Internet Philosophy

December 28, 2014

Here’s why seeking words of wisdom on Facebook is a bad idea (granted living your life meme-to-meme is a horrible way to exist to begin with). First a friend posted this quote:

“You must aim high, not in what you are going to do at some future date, but in what you are going to make yourself do today.”—Edgar Degas

Scroll down slightly, and another friend posted this:

“Zen Things:

1. Do one thing at a time
2. Do it slowly and deliberately
3. Do it completely
4. Do less
5. Put space between things
6. Develop rituals
7. Designate time for certain things
8. Devote time to sitting
9. Smile and serve others
10. Make cleaning and cooking become meditation
11. Think about what is necessary
12. Live simply.”

I don’t thing I made it past #5 before I could feel synapses popping in my brain. Either one by themselves is good motivation; put them in the same sentence and your head explodes. Granted a lot of this means I have a wide range of friends; just some of them can’t be together at the same party.


Transition Year(s)

December 27, 2014

I was talking to a friend about how things were going lately, and after listening to the status report said it sounds like this is a year of transition. I told him I feel like I’ve been in transition for the last couple of years. Although to be honest aboutthis, I’ve been in transition since 2009 when I left WGBH.
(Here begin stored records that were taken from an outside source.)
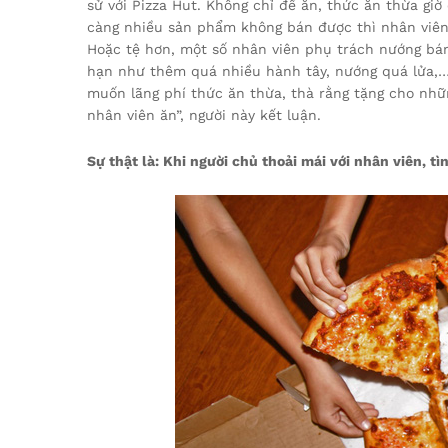
sử với Pizza Hut. Không chỉ để ăn, thức ăn thừa giờ
càng nhiều sản phẩm không bán được thì nhân viên c
Hoặc tệ hơn, một số nhân viên phụ trách nướng bán
hạn như thêm quá nhiều hành tây, nướng quá lửa,… đ
muốn lãng phí thức ăn thừa, thà rằng tặng cho nh
nhân viên ăn”, người này kết luận.
Sự thật là: Khi người chủ thoải mái với nhân viên, t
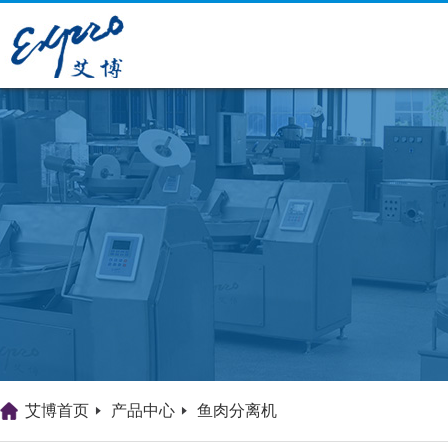
艾博首页
产品中心
鱼肉分离机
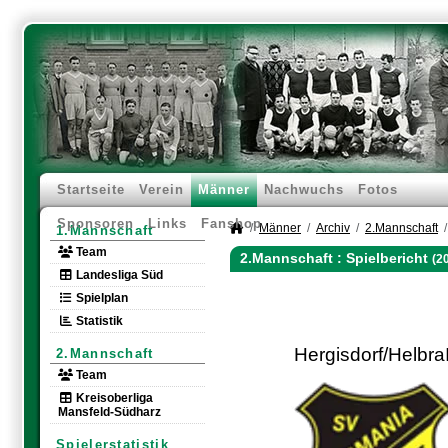
Startseite
Verein
Männer
Nachwuchs
Fotos
Sponsoren
Links
Fanshop
Männer
Archiv
2.Mannschaft
1.Mannschaft
Team
2.Mannschaft :
Spielbericht
(2
Landesliga Süd
Spielplan
Statistik
Hergisdorf/HelbraI
2.Mannschaft
Team
Kreisoberliga
Mansfeld-Südharz
Spielerstatistik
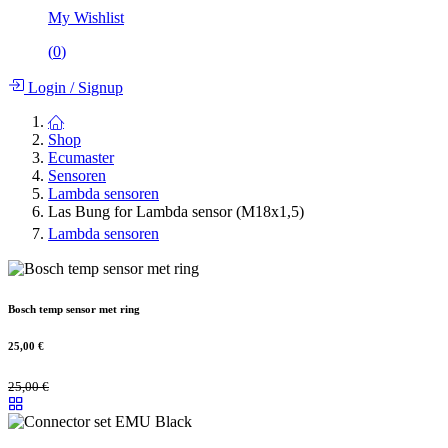
My Wishlist
(
0
)
Login
/
Signup
Shop
Ecumaster
Sensoren
Lambda sensoren
Las Bung for Lambda sensor (M18x1,5)
Lambda sensoren
Bosch temp sensor met ring
25,00
€
25,00
€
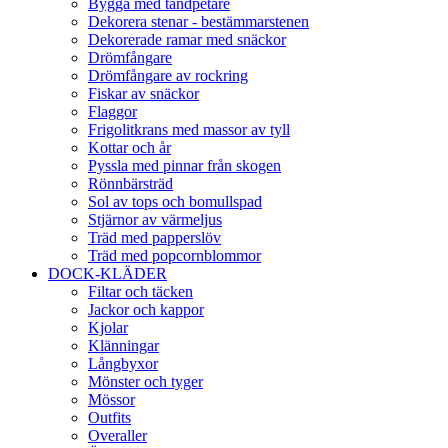
Bygga med tandpetare
Dekorera stenar - bestämmarstenen
Dekorerade ramar med snäckor
Drömfångare
Drömfångare av rockring
Fiskar av snäckor
Flaggor
Frigolitkrans med massor av tyll
Kottar och år
Pyssla med pinnar från skogen
Rönnbärsträd
Sol av tops och bomullspad
Stjärnor av värmeljus
Träd med papperslöv
Träd med popcornblommor
DOCK-KLÄDER
Filtar och täcken
Jackor och kappor
Kjolar
Klänningar
Långbyxor
Mönster och tyger
Mössor
Outfits
Overaller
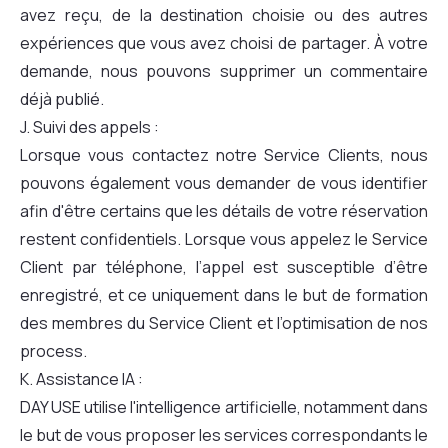
avez reçu, de la destination choisie ou des autres
expériences que vous avez choisi de partager. À votre
demande, nous pouvons supprimer un commentaire
déjà publié.
J. Suivi des appels :
Lorsque vous contactez notre Service Clients, nous
pouvons également vous demander de vous identifier
afin d'être certains que les détails de votre réservation
restent confidentiels. Lorsque vous appelez le Service
Client par téléphone, l’appel est susceptible d’être
enregistré, et ce uniquement dans le but de formation
des membres du Service Client et l’optimisation de nos
process.
K. Assistance IA :
DAY USE utilise l'intelligence artificielle, notamment dans
le but de vous proposer les services correspondants le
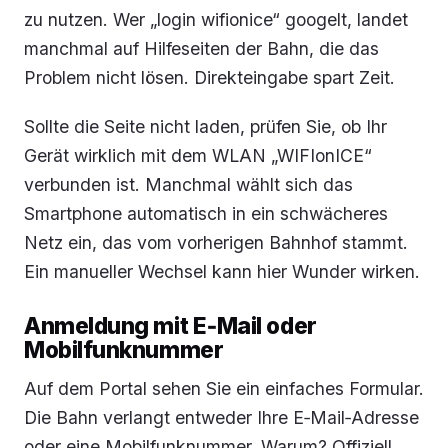
zu nutzen. Wer „login wifionice“ googelt, landet
manchmal auf Hilfeseiten der Bahn, die das
Problem nicht lösen. Direkteingabe spart Zeit.
Sollte die Seite nicht laden, prüfen Sie, ob Ihr
Gerät wirklich mit dem WLAN „WIFIonICE“
verbunden ist. Manchmal wählt sich das
Smartphone automatisch in ein schwächeres
Netz ein, das vom vorherigen Bahnhof stammt.
Ein manueller Wechsel kann hier Wunder wirken.
Anmeldung mit E‑Mail oder
Mobilfunknummer
Auf dem Portal sehen Sie ein einfaches Formular.
Die Bahn verlangt entweder Ihre E‑Mail‑Adresse
oder eine Mobilfunknummer. Warum? Offiziell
It was a downward spiral of losss of work, money, identity, safety that’s been going on since the big management trap and the fallout since then. The death of Sophia’s mom made it worse, as at the height of depression I had to be the sole responsible parent to a 10 year old. I still feel like I’m in transition from that and it’s been 18 months. What’s stupid is I somehow feel like there is a timetable for all this. Like if I’m not over any of this by a specific time you lost the race or game or whatever.

Fact is there is no timetable for grief or loss. You don’t just get over it. There’s a lot to deal with and for some the process takes longer. It really shouldn’t matter but every once in a while I hear the chorus of one two many past echoes—and actual present voices—of you need to get over it. Unfortunately, once in a while I listen to them. I’m better at ignoring them some days, but there’s always that survivor’s guilt of not being able to get past emotionally traumatic events. I can also say I need to get over those voices saying to get over it, but I guess it’s all of a process however long it takes.

Some days I’d like to hurry it along but I can’t. I guess I have to deal with that too. Add it to the list of things to deal with.

Still Trying

December 4, 2014

It’s December now and I’m still working on that short-short I was hoping to finish November 30. As I’ve said before, I write fast fiction, but I don’t write fiction fast. Honestly I don’t even know if it’s a problem or not. Part of me hates when I can’t be a man of my word and do something when I say I will, but another part of me hates when I take on too much work and thus can’t do the work I need to when I said I’d do it. Part of me is ready to beat myself up for not working faster, another part wonders why I make unrealistic demands on myself.

When I was just out of grad school and by myself, I was able to maintain a rigorous writing schedule and completed 10 screenplays in 12 years (among other things), while holding down full time work. Now that I have a full time daughter and a part time job, if given the choice between writing or sleeping I’d rather sleep (or force a third option and lie on the couch watching TV). Is it getting older? Yes, partly. Is it because of different priorities at any given time? Definitely. Is that bad? No, it’s just life.

I write what I can when I can. I’d like to do more but it’s the best I can offer at the moment. Sometimes what I can do is a 1,000 word essay, sometime’s it might be half a sentence. At least I’m still trying. If anything I need to give myself some slack—or at least tell that nagging part of me to shut the fuck up.